- Produced by: G.P. Hamilton
- Starring: Harry Van Meter Jacques Jaccard Louise Lester
- Distributed by: Mutual Film
- Release date: October 25, 1913;
- Country: United States
- Languages: Silent film English intertitles

= In the Mountains of Virginia =

In the Mountains of Virginia is a 1913 American silent short drama film directed by G.P. Hamilton starring Harry Van Meter, Jacques Jaccard, Louise Lester, Charles Morrison, Jack Richardson, and Vivian Rich.

== Plot ==
This plot summary was published in The Moving Picture World for October 4, 1913:

Handsome Dr. Morse goes to the mountains of Virginia for his vacation. He stops at the cabin of an old moonshiner, Tom Vernon.
Vernon's charming daughter, Ida, and the doctor not only become very warm friends in a very short time, but soon develop a very marked infatuation for each other. As there appears to be no valid reason for Vernon interposing objection, he readily consents. But Jeff Hardy, an old sweetheart of Ida's, becomes extremely jealous and plots to rid himself of his successful rival.

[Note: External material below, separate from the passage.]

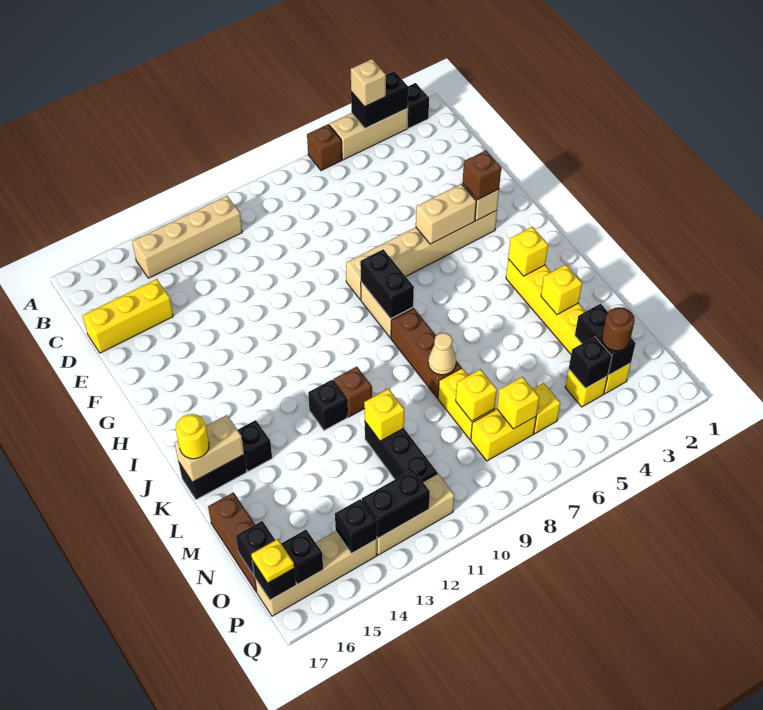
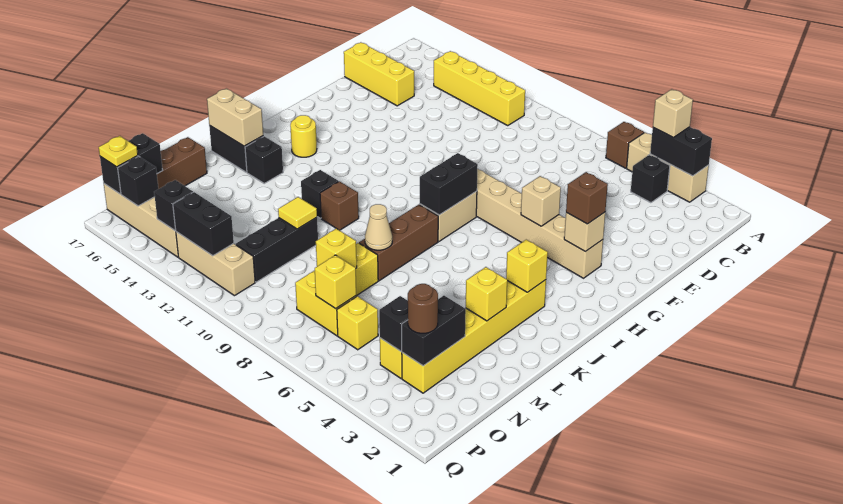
black 1x1 brick [407,83,429,128] -> black 1x1 brick moved to [631,155,670,203]
tan 1x4 brick [132,196,242,278] -> yellow 1x4 brick [434,51,525,126]
tan 1x2 brick [416,184,476,244] -> tan 1x1 brick [521,176,561,226]
yellow 1x1 round brick [176,414,209,459] -> yellow 1x1 round brick moved to [290,115,317,157]
yellow 1x1 brick [364,389,404,441] -> yellow 1x1 tile [278,197,317,229]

He forges a communication purporting to be sent by the chief of revenue officers to Dr. Morse and plants this in the doctor's coat pocket. At the same time he leaves an anonymous communication for Vernon, accusing Dr. Morse of being a government officer. A search of the doctor's effects reveals the planted letter. Accordingly be is taken in charge by Vernon and Hardy and brought to trial before the moonshiner's court. His fate is sealed, but through a daring feat be escapes without serious injury. In wending his way through the woods he passes a cabin, at the door of which he finds the prostrate form of a woman. Despite the great danger to himself, he carries the woman into the cabin and ministers to her wants. While thus engaged. Hardy enters and It proves that the afflicted woman is Hardy's mother. The doctor sends him to the Vernon home for his medicine case and after an all night vigil and strenuous work on the part of the doctor Mrs. Hardy resuscitates and progresses nicely For this kindly deed Jeff Hardy is very grateful to the doctor and his first act is to write a letter to Vernon confessing his plot which was prompted by his own love for Ida Vernon. Cleared of the suspicion against him, Vernon readily consents to the marriage of the doctor and Ida.